[SOURCE MATERIAL — start]
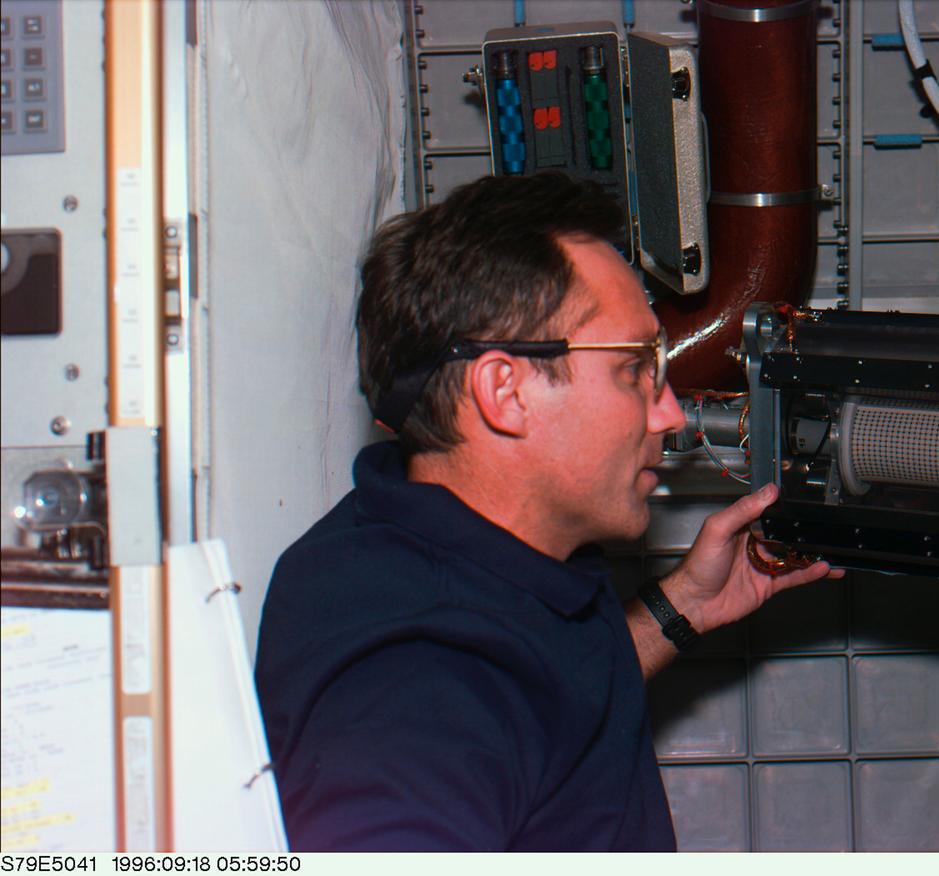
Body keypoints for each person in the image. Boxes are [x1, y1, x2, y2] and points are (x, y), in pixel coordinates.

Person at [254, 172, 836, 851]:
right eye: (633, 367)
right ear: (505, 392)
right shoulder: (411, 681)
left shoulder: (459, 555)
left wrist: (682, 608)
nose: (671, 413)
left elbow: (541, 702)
[SOURCE MATERIAL — finish]
Among the lines above, return those that contain the string "left".

• YOUR RESPONSE:
left shoulder: (459, 555)
left wrist: (682, 608)
left elbow: (541, 702)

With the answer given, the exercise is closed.